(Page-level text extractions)
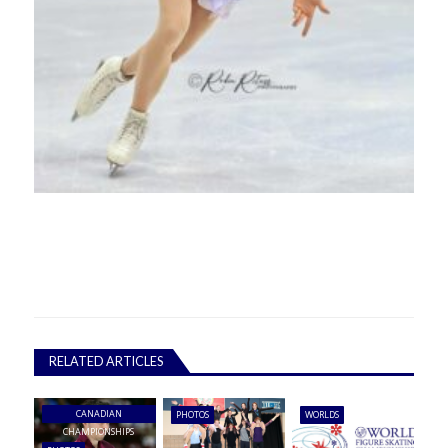
RELATED ARTICLES
CANADIAN
PHOTOS
WORLDS
CHAMPIONSHIPS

• **REQUEST**: Reproduce the text lines of the rows above verbatim, omitting the pictures from your answer.

• **TASK SOLUTION**:
RELATED ARTICLES
CANADIAN
PHOTOS
WORLDS
CHAMPIONSHIPS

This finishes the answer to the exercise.